Urban Ring update

Below are links to the presentation from a Urban Ring meeting earlier this month. It shows plans for a bus stop at the intersection of Stadium Way and Western Ave and one at the intersection of North Harvard and Cambridge Street. There is also a bus stop and commuter rail stop behind Malvern St near the BU campus.

This route through North Allston clearly favors the eastern side of the neighborhood and Harvard's future campus. A route slightly to the west (North Harvard St to Franklin St to a commuter rail stop near the Sports Depot - drawn in red) or further to the west (Everett St to Cambridge St) would more equally serve North Allston and North Brighton and put the commuter rail station within walking distance of a larger population that now has no good mass transit access to downtown. It seems rather redundant to put a commuter rail stop so close to the existing Packards Corner stop on the B branch of the Green Line.

Complete presentation (7MB file).

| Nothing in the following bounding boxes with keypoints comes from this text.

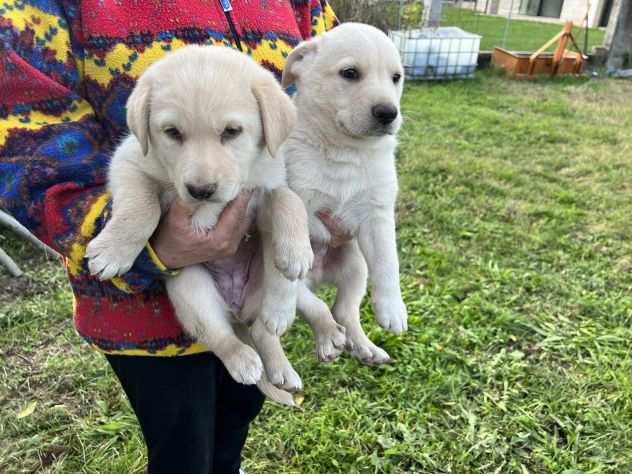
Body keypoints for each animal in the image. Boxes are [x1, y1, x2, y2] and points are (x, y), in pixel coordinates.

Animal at [85, 45, 312, 400]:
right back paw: (244, 360)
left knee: (265, 327)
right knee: (220, 336)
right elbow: (142, 206)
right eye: (172, 133)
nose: (201, 190)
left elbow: (289, 201)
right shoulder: (129, 161)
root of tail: (236, 310)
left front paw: (298, 252)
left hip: (264, 271)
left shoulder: (266, 189)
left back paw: (280, 350)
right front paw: (114, 250)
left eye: (232, 132)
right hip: (190, 287)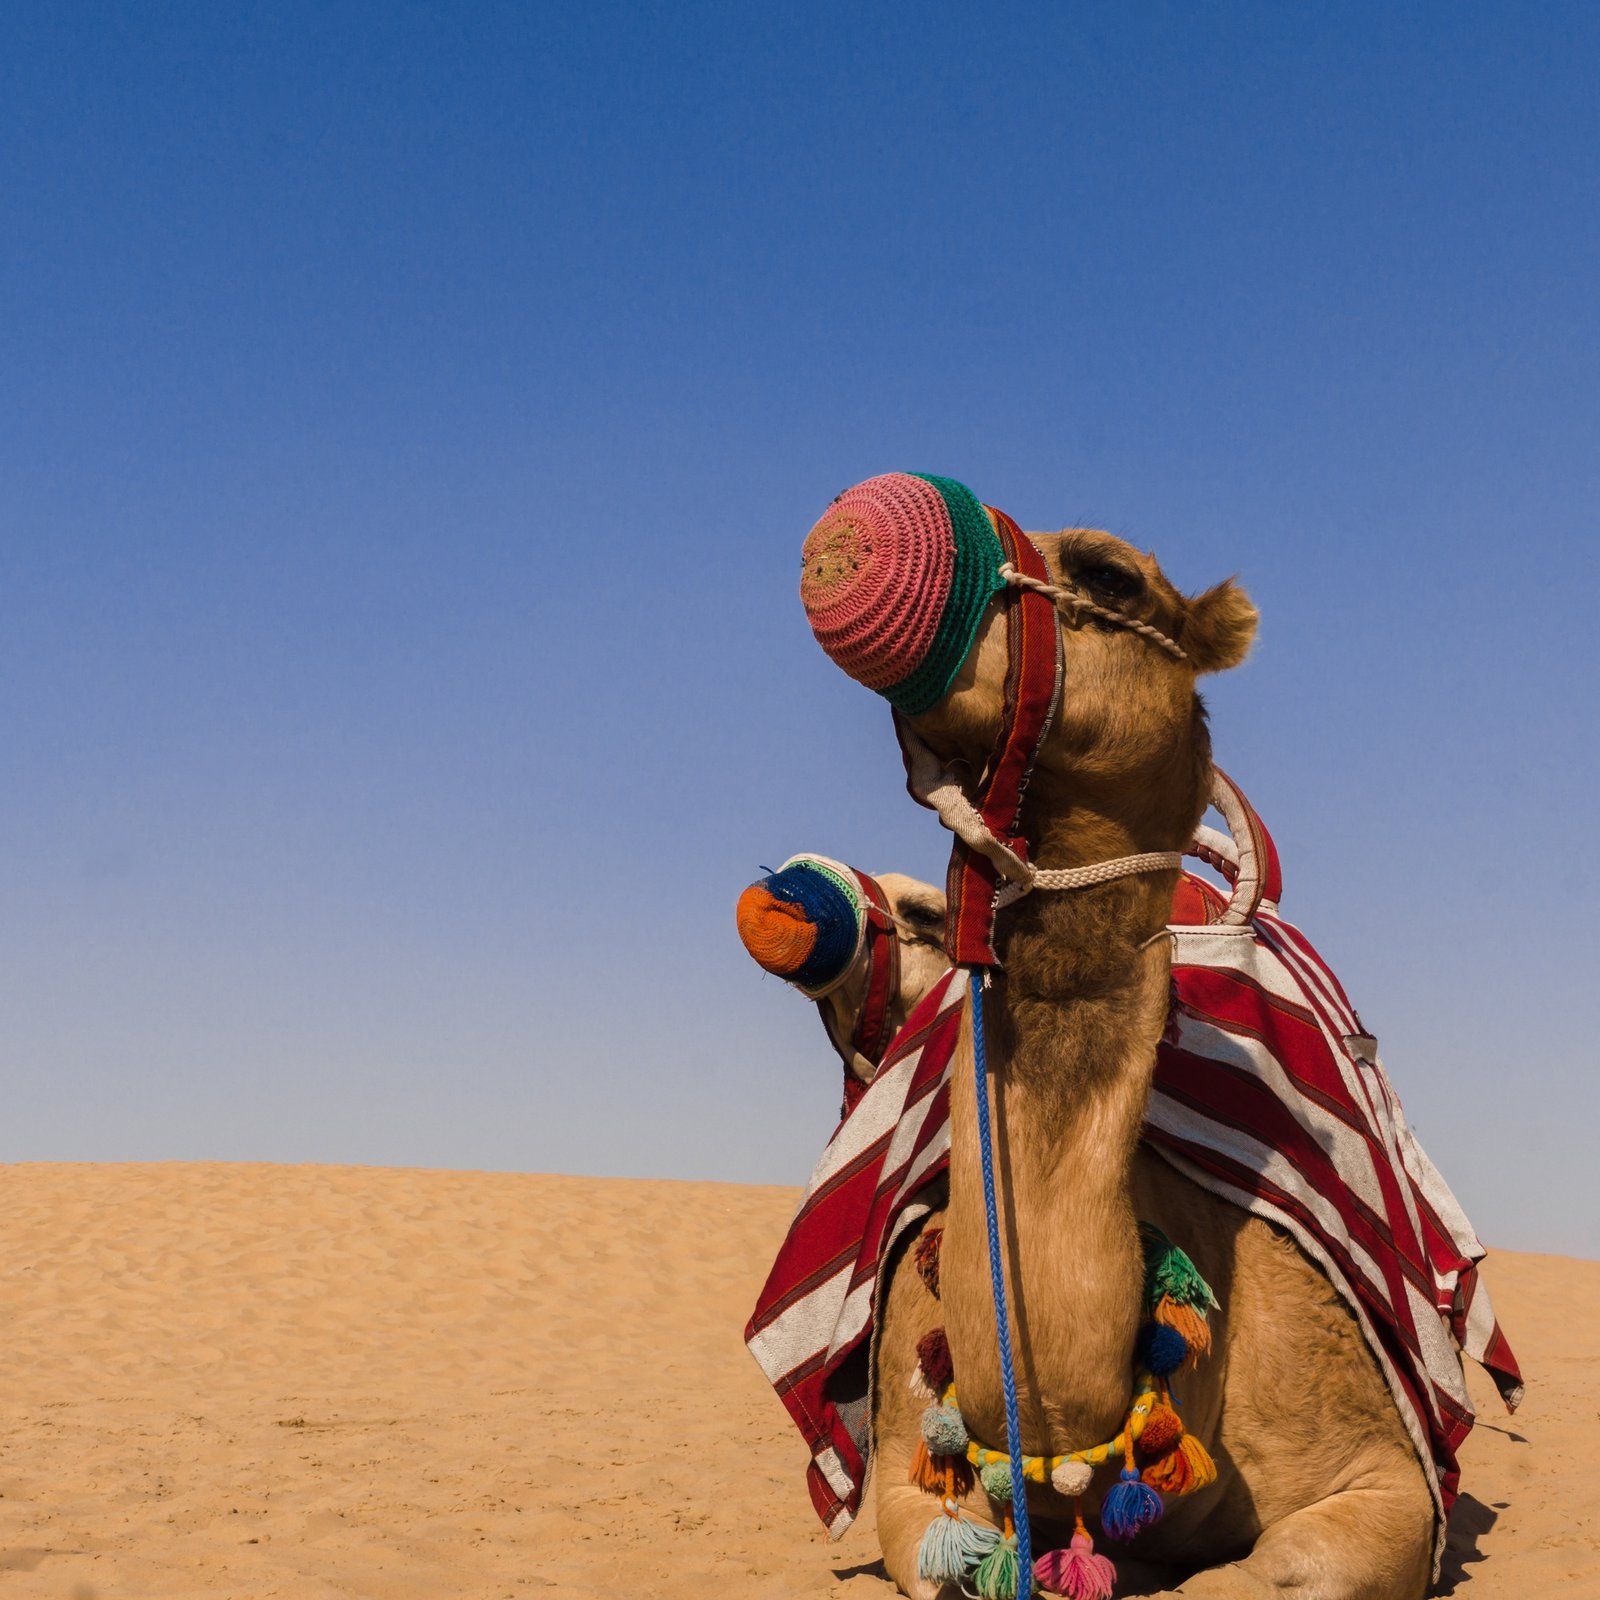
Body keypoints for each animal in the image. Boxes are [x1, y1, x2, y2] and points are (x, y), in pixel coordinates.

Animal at [803, 505, 1437, 1597]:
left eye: (1110, 575)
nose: (852, 546)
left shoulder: (1380, 1473)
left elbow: (1265, 1572)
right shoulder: (906, 1473)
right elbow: (939, 1553)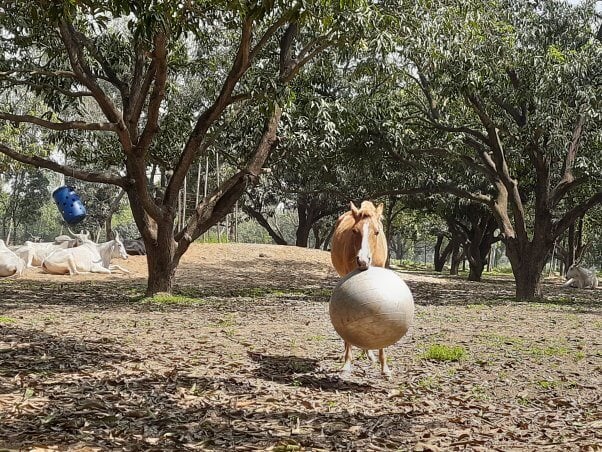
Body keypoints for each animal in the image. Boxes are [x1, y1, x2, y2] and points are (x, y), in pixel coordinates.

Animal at [328, 200, 390, 374]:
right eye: (355, 231)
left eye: (377, 232)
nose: (362, 261)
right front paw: (347, 363)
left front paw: (385, 367)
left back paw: (369, 354)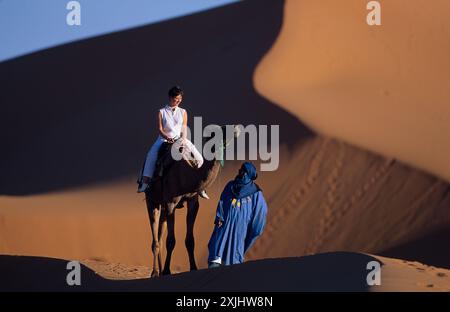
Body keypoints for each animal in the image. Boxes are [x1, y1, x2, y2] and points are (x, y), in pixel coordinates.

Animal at [146, 123, 241, 276]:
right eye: (216, 132)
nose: (235, 129)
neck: (187, 175)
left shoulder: (193, 202)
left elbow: (190, 240)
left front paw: (193, 267)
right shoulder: (171, 203)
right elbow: (171, 241)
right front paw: (166, 271)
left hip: (163, 205)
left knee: (160, 235)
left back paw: (158, 270)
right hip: (152, 200)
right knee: (155, 238)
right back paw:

Slides most specifically referring to Allston


  1. Were residents from the area ever presented with this aspect of the plan? It seems there has been a lot of community input to other sections apart from Allston, which has been added at the last minute request of Harvard. Perhaps there is still time to voice the alternatives.

  2. Anonymous8:56 AM

    I'm confused, are you proposing to run buses down Franklin St? If so, are you kidding? I could see Everett, but Franklin is a two-way street barely wide enough for one car with parked cars. Putting a commuter rail stop at Everett St (at the vacant Harvard 'science' building) would be a fantastic idea.

  3. I'm not kidding for a second about the need for large-scale creative thinking about how our neighborhood will need to change to accomodate 15,000+ additional people working and living on Harvard's new campus.

    Dozens of buses a day already use Franklin St bringing kids to and from the Gardner School. Replacing the Franklin St pedestrian bridge with a bridge that could carry cars/buses would remove some pressure from the overloaded North Harvard / Cambridge St area.

    I'm not pretending to have the magic answers to how we change our infrastructure to accomodate the future demands of Harvard's expansion. Any or all of the specific ideas I have might be all wrong. But I think it is essential that we feel free to share a wide variety of ideas about how thousands more people will be able to walk, drive, bike, and take public transportation. Our current system of roads can barely get the job done now and major gridlock won't be fun for anyone. And as Harvard's planning gets more approvals and more construction starts we will only have fewer and fewer options.

    If you want to see some real big ideas, check out Chris Weller's www.cityminustraffic.org.